L’avocat Georges Pinet a été condam­né, le 27 juillet 1966, à quatre mois de pri­son ferme et 1000 francs d’amende pour avoir ren­voyé son livret mili­taire, pro­tes­tant ain­si contre la pré­pa­ra­tion de la guerre nucléaire et la course aux arme­ments, aux­quelles se livre le gou­ver­ne­ment fran­çais. Depuis, il s’est pour­vu en cassation.

Il avait déjà été, le 11 février, condam­né à quatre mois de pri­son avec sur­sis, et, refu­sant la sen­tence, il avait fait alors appel.

Il est à noter qu’en aucune manière il n’a deman­dé à ce qu’on lui accorde le sta­tut des objec­teurs de conscience, car il estime que, par l’article 12 (res­té jusqu’alors sans appli­ca­tion, il est vrai), cette loi éta­blit pour la pre­mière fois dans le droit fran­çais une dis­cri­mi­na­tion entre les citoyens.

Si l’on peut regret­ter que Pinet ne pose pas son acte face à la mili­ta­ri­sa­tion crois­sante et au tota­li­ta­risme de plus en plus accen­tué de l’appareil éta­tique, et qu’il le pose d’une manière indi­vi­duelle, on per­çoit net­te­ment, mal­gré cela, la remise en cause des struc­tures de notre socié­té qu’il implique : la force de frappe n’étant, en effet, qu’une des mani­fes­ta­tions de cet appé­tit de sécu­ri­té et de pro­tec­tion dont ont besoin les « nan­tis » pour conser­ver leurs richesses et leurs pri­vi­lèges au détri­ment de ceux qu’ils spo­lient, tant sur le plan natio­nal que sur le plan international.
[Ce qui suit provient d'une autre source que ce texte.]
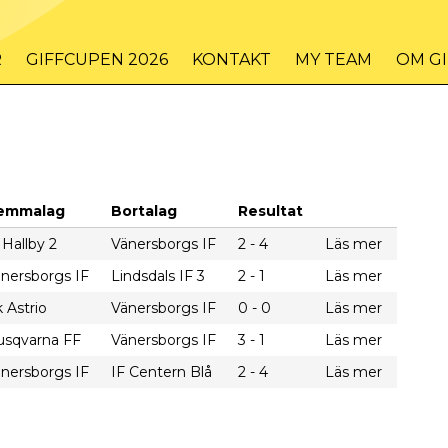
R
GIFFCUPEN 2026
KONTAKT
MY TEAM
OM G
emmalag
Bortalag
Resultat
 Hallby 2
Vänersborgs IF
2 - 4
Läs mer
nersborgs IF
Lindsdals IF 3
2 - 1
Läs mer
 Astrio
Vänersborgs IF
0 - 0
Läs mer
usqvarna FF
Vänersborgs IF
3 - 1
Läs mer
nersborgs IF
IF Centern Blå
2 - 4
Läs mer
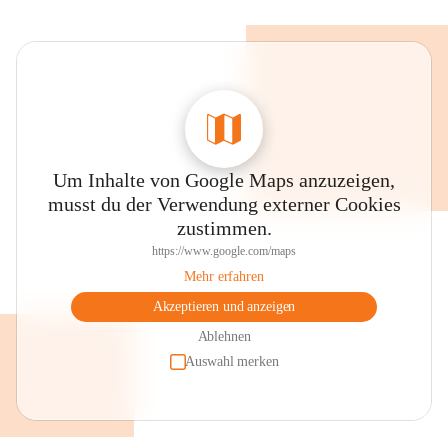
Um Inhalte von Google Maps anzuzeigen,
musst du der Verwendung externer Cookies
zustimmen.
https://www.google.com/maps
Mehr erfahren
Akzeptieren und anzeigen
Ablehnen
Auswahl merken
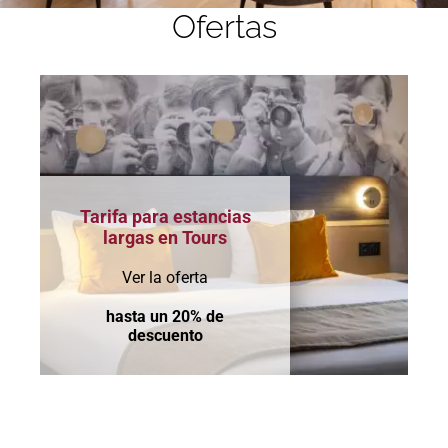
Ofertas
Tarifa para estancias
largas en Tours
Ver la oferta
hasta un 20% de
descuento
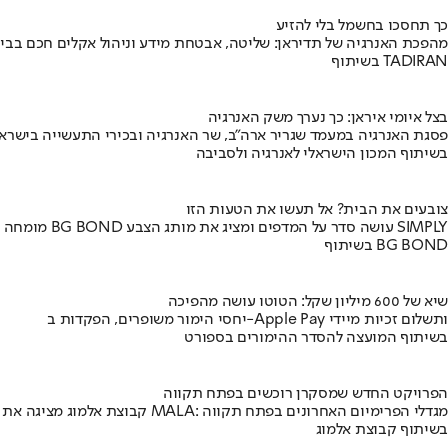
כך תחסכו בחשמל בלי להזיע
מהפכת האנרגיה של תדיראן: שליטה, אבטחת מידע וניהול אקלים חכם בבי
בשיתוף TADIRAN
בצל איומי איראן: כך נערך משק האנרגיה
פסגת האנרגיה במעמד שגריר ארה"ב, שר האנרגיה ובכירי התעשייה בישראל
בשיתוף המכון הישראלי לאנרגיה ולסביבה
צובעים את הבית? אל תעשו את הטעות הזו
מומחה BG BOND עושה סדר על המדפים ומציג את מותג הצבע SIMPLY
בשיתוף BG BOND
שיא של 600 מיליון שקל: הטוטו עושה מהפיכה
יחסי הימור משופרים, הפקדות ב-Apple Pay ותשלום זכיות מיידי
בשיתוף המועצה להסדר ההימורים בספורט
הפרויקט החדש שמסקרן רוכשים בפתח תקווה
קבוצת אלמוג מציגה את פרויקט MALA: מגדלי הפרימיום האחרונים בפתח תקווה
בשיתוף קבוצת אלמוג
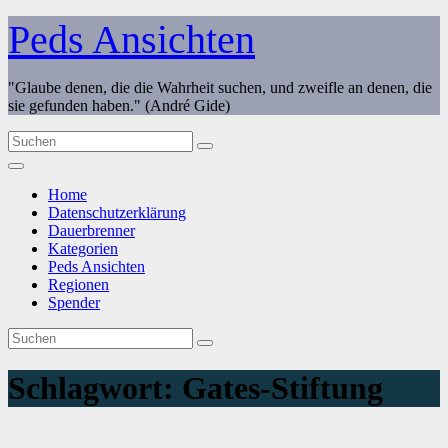
Zum
Peds Ansichten
Inhalt
springen
"Glaube denen, die die Wahrheit suchen, und zweifle an denen, die
sie gefunden haben." (André Gide)
Home
Datenschutzerklärung
Dauerbrenner
Kategorien
Peds Ansichten
Regionen
Spender
Schlagwort:
Gates-Stiftung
Il ne faut pas oublier que si la force de frappe est des­ti­née à main­te­nir la sécu­ri­té face à l’extérieur, l’ordonnance du 7 jan­vier 1959 pré­voit la mise en place du sys­tème assu­rant l’« ordre » inté­rieur en vue d’une défense « totale » aus­si bien en cas de conflit inter­na­tio­nal, qu’en cas de « sub­ver­sion » (enten­dez par là, grève, mani­fes­ta­tion ou sou­lè­ve­ment régional).

On ne peut res­ter indif­fé­rent face à ce phé­no­mène sans en deve­nir com­plice, il devient donc néces­saire de mar­quer publi­que­ment son désac­cord par un geste tel que celui de Pinet (cer­tains déjà l’ont fait, d’autres s’y pré­parent) que l’on pour­rait envi­sa­ger sur un plan col­lec­tif, par le refus de rem­plir la fiche indi­vi­duelle de ren­sei­gne­ments devant ser­vir à la consti­tu­tion du fichier natio­nal, mis en place par ladite ordon­nance et que doit obli­ga­toi­re­ment rem­plir chaque Fran­çais occu­pant un emploi, et d’autres actes de désobéissance.